Tanıtım, reklam, pazarlama ve algı gibi günümüzde olmazsa olmaz kavramlar günlük yaşamın bile anahtar sözcükleri durumundalar. Sadece şirketler için kullanılsa da siyasetten spora, ticaretten bireysel etkileşime kadar her alanda bu dört kavram oldukça değerli bir durumda.
Daha önce de örneklemiştim ama altını sıklıkla çizmekte fayda olduğunu düşünürüm: Yolu Çorum'a düşenler bilir, nereye giderseniz gidin her yerde ışıklı leblebi yazıları görürsünüz. Evet, tıpkı Las Vegas gibi kentin her yerinden estetikten yoksun, zevksiz şekilde leblebi yazılarına kent içinden ve çevre yolundan geçerken rastlarsınız.
Adeta Çorum Vegas adını almıştır, bu yüzden. Ama bu yer yer dalga geçilen, yer yer eleştirilen ve hatta zevksiz ve estetik yoksunu görülen bu uygulamanın tek bir şeye çok büyük hizmet ettiği gerçeğini kimse değiştiremez:
Çorum denince akla leblebi gelir. Ve bu kuşaktan kuşağa aktarılır. En alttaki kuşak da bu algıyı daha da oturtmak adına elinden ne gelirse yapar.
Eskişehir'i düşelim şimdi de… Coğrafi tescil belgesi almış ürünlerini mesela…
Çiböreğini, lületaşını, met helvasını…
Kentin içinden geçerken, çevre yolundan giderken, il sınırları içindeki herhangi bir dinlenme tesisinde bulunurken, tren garında, otobüs terminalinde hatta Hasan Polatkan Havaalanında bunlarla ilgili en ufak bir tanıtım, en ufak bir reklam, en ufak bir algı çalışması var mı?
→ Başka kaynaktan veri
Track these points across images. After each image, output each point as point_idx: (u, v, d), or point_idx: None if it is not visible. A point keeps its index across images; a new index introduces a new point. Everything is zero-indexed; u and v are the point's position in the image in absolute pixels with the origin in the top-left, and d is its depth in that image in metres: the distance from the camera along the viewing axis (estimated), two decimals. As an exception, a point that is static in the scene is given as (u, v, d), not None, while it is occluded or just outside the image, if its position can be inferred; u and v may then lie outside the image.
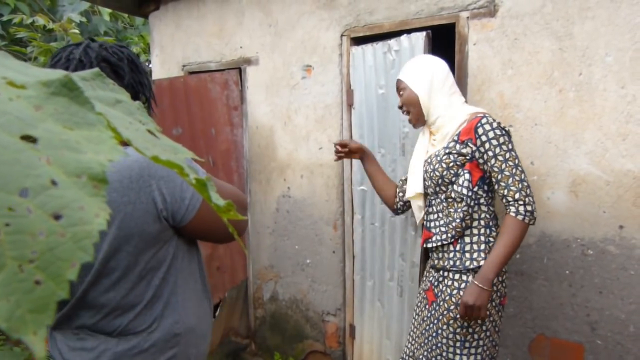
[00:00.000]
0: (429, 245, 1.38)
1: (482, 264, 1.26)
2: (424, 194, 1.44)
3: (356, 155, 1.60)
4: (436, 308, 1.34)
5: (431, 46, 1.73)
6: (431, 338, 1.35)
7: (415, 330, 1.44)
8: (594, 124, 1.47)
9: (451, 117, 1.32)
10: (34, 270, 0.21)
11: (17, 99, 0.26)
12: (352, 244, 2.10)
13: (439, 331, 1.32)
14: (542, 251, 1.60)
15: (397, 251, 1.93)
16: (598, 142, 1.47)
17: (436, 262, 1.38)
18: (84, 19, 4.17)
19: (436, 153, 1.35)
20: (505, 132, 1.25)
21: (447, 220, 1.32)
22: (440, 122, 1.34)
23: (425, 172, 1.39)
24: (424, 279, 1.46)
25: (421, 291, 1.45)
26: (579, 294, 1.54)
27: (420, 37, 1.72)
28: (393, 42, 1.81)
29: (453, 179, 1.30)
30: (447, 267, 1.33)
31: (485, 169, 1.27)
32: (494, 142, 1.23)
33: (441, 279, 1.35)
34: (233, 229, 0.33)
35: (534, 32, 1.54)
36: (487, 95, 1.65)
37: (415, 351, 1.42)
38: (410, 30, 1.78)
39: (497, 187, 1.25)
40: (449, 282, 1.32)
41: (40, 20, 3.84)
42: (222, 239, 0.86)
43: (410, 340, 1.46)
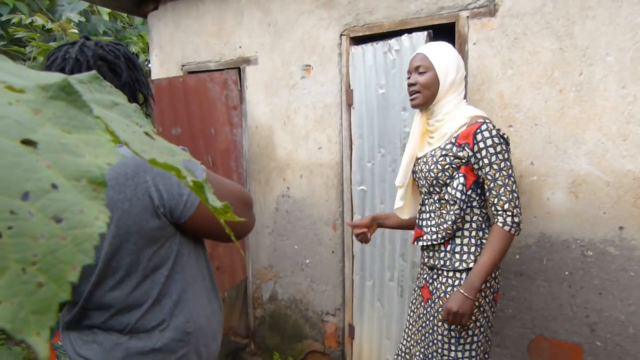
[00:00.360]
0: (420, 243, 1.40)
1: (471, 266, 1.28)
2: (405, 187, 1.46)
3: (373, 228, 1.55)
4: (431, 305, 1.35)
5: (431, 46, 1.73)
6: (427, 335, 1.36)
7: (411, 327, 1.45)
8: (594, 124, 1.47)
9: (453, 116, 1.32)
10: (36, 272, 0.21)
11: (16, 103, 0.26)
12: (351, 244, 2.10)
13: (435, 328, 1.33)
14: (541, 252, 1.60)
15: (398, 251, 1.93)
16: (598, 142, 1.47)
17: (426, 260, 1.40)
18: (82, 19, 4.16)
19: (432, 152, 1.34)
20: (504, 140, 1.26)
21: (439, 221, 1.33)
22: (443, 118, 1.33)
23: (420, 172, 1.39)
24: (418, 276, 1.47)
25: (416, 288, 1.46)
26: (579, 295, 1.54)
27: (421, 36, 1.72)
28: (394, 42, 1.81)
29: (447, 181, 1.30)
30: (438, 266, 1.35)
31: (480, 174, 1.27)
32: (491, 150, 1.23)
33: (435, 276, 1.36)
34: (230, 230, 0.33)
35: (534, 31, 1.54)
36: (487, 95, 1.65)
37: (412, 348, 1.43)
38: (410, 30, 1.78)
39: (488, 195, 1.27)
40: (444, 280, 1.33)
41: (39, 20, 3.83)
42: (226, 237, 0.86)
43: (406, 337, 1.47)
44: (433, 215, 1.36)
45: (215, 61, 2.44)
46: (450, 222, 1.29)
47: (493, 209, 1.26)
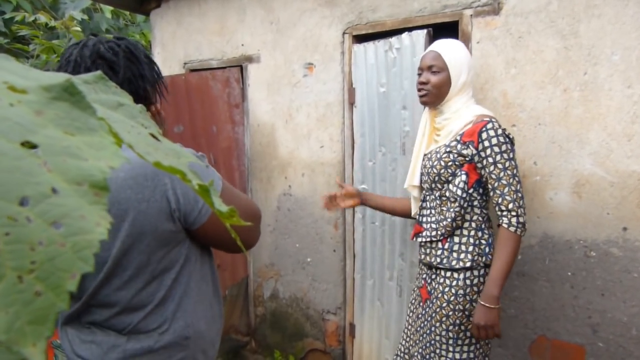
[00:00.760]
0: (419, 239, 1.39)
1: (468, 265, 1.28)
2: (419, 187, 1.44)
3: (354, 202, 1.59)
4: (430, 305, 1.35)
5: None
6: (425, 335, 1.35)
7: (409, 327, 1.44)
8: (598, 124, 1.46)
9: (460, 115, 1.31)
10: (33, 281, 0.21)
11: (17, 104, 0.25)
12: (352, 242, 2.10)
13: (433, 328, 1.32)
14: (544, 252, 1.59)
15: (397, 251, 1.92)
16: (603, 142, 1.46)
17: (423, 257, 1.39)
18: (85, 17, 4.16)
19: (437, 149, 1.34)
20: (509, 140, 1.25)
21: (439, 218, 1.33)
22: (451, 117, 1.32)
23: (424, 167, 1.39)
24: (417, 276, 1.47)
25: (415, 288, 1.46)
26: (581, 295, 1.53)
27: (421, 34, 1.71)
28: (394, 40, 1.80)
29: (450, 178, 1.30)
30: (434, 263, 1.34)
31: (483, 173, 1.27)
32: (496, 149, 1.23)
33: (434, 276, 1.36)
34: (236, 234, 0.33)
35: (538, 30, 1.53)
36: (490, 95, 1.64)
37: (411, 348, 1.43)
38: (412, 28, 1.77)
39: (492, 194, 1.26)
40: (441, 280, 1.32)
41: (42, 18, 3.83)
42: (234, 248, 0.85)
43: (405, 337, 1.46)
44: (433, 212, 1.36)
45: (217, 59, 2.44)
46: (449, 220, 1.29)
47: (497, 209, 1.25)
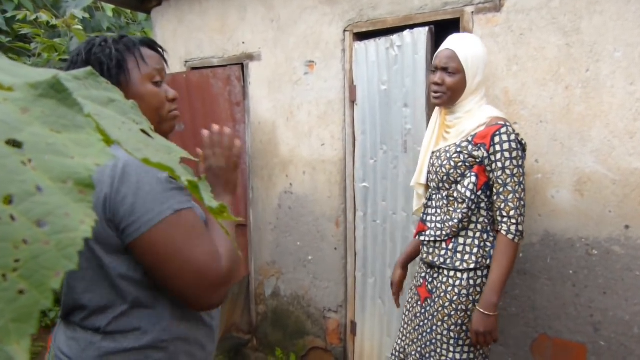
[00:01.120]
0: (422, 238, 1.38)
1: (472, 266, 1.27)
2: (425, 185, 1.43)
3: (405, 272, 1.55)
4: (431, 304, 1.34)
5: (434, 42, 1.71)
6: (425, 334, 1.35)
7: (406, 326, 1.44)
8: (600, 122, 1.45)
9: (472, 114, 1.29)
10: (17, 279, 0.21)
11: (3, 101, 0.25)
12: (354, 241, 2.09)
13: (434, 327, 1.32)
14: (545, 250, 1.58)
15: (399, 249, 1.92)
16: (605, 140, 1.44)
17: (425, 256, 1.38)
18: (87, 15, 4.16)
19: (446, 148, 1.32)
20: (521, 146, 1.24)
21: (445, 219, 1.31)
22: (463, 116, 1.31)
23: (431, 166, 1.37)
24: (416, 275, 1.46)
25: (413, 287, 1.45)
26: (583, 294, 1.53)
27: (422, 32, 1.70)
28: (395, 38, 1.79)
29: (459, 179, 1.28)
30: (437, 263, 1.33)
31: (491, 177, 1.26)
32: (507, 154, 1.22)
33: (436, 275, 1.35)
34: (236, 243, 0.33)
35: (540, 27, 1.52)
36: (492, 92, 1.63)
37: (407, 347, 1.42)
38: (413, 26, 1.76)
39: (495, 198, 1.25)
40: (444, 279, 1.31)
41: (44, 17, 3.84)
42: (181, 284, 0.71)
43: (401, 336, 1.46)
44: (439, 211, 1.34)
45: (218, 57, 2.43)
46: (456, 221, 1.28)
47: (498, 214, 1.25)
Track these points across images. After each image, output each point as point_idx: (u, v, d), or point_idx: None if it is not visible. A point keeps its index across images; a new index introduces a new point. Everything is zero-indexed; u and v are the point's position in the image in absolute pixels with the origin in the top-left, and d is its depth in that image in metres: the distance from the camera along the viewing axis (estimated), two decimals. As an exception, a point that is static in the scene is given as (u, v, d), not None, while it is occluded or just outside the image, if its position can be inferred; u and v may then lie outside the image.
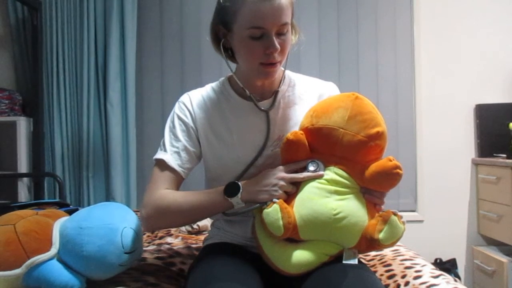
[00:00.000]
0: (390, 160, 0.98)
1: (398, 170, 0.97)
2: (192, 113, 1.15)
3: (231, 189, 1.02)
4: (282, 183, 1.00)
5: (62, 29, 2.66)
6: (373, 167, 0.99)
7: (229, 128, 1.14)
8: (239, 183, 1.03)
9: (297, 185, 1.02)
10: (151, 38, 2.83)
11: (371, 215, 0.99)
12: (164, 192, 1.09)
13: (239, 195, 1.01)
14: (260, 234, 1.02)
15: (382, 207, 1.03)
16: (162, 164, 1.12)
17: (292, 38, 1.10)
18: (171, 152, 1.12)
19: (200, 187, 1.17)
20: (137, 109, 2.75)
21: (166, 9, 2.84)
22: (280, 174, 1.02)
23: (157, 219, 1.09)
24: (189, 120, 1.15)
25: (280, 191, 1.00)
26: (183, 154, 1.12)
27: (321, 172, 1.00)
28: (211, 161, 1.16)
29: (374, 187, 1.01)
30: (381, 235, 0.96)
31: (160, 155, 1.13)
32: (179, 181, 1.13)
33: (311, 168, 1.01)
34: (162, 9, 2.84)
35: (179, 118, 1.15)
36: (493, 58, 2.76)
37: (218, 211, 1.08)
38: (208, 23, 1.13)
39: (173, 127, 1.15)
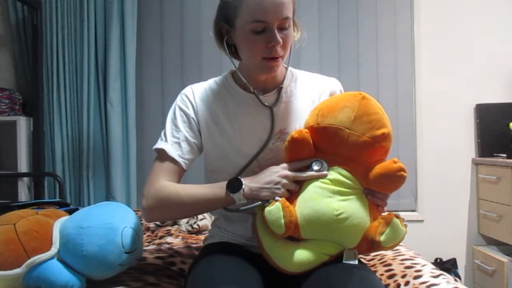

Allah korusun mesela met helvası işini yapan birkaç firmamız kaldı. Onların sahiplerinin başına bir şey gelse, met helvasını üretecek kimse kalmayacak şehirde? Firmalarımız duyarsız, şehirli duyarsız, herkes duyarsız.
ÇORUMLU LEBLEBİCİDEN, İNÖGÜLLÜ MOBİLYACIDAN DERS ÇIKARALIM
İnegöllü bir mobilya üreticisi nakliye kamyonun arkasına İnegöl'ü size getirdik yazabiliyor, ama Eskişehirli mobilya üreticisi, Eskişehirli met helvacısı, çibörekçisi, lületaşçısı bunun bir reklamını dahi yapamıyor.
Şehir içinde bile bir tane reklam panosu yok.
Her şeyi yetkililerden bekleyen, reklamı bile yetkililerden uman, dükkanını açıp müşteri bekleyen bir düşünce içindeyiz.
Tembellik deryasında kulaç sallayıp duruyoruz.
Çorumlu bir leblebi satıcısı kadar bile değiliz.
İnegöllü mobilyacı kadar değiliz.
Bu yüzden bugün mobilyayı İnegöl'e kaptırdık. Bu tembellikle yarın çiböreği, met helvasını, lületaşını da başka illere kaptıracağız.
Hepimizin rekabet koşullarını iyi bilip, Çorumlu leblebiciden, İnögüllü mobilyacıdan ders çıkarmamız lazım.
Eğer bugün olduğu gibi sessiz kalıp gelişmeleri takip etmeye devam edersek, örneğin;
Çiböreğin kralı Afyon'da
'En güzel met, Bursa'da' sloganlarına önce gülümseriz sonra da bir bakmışız, elimizden uçup gitmiş.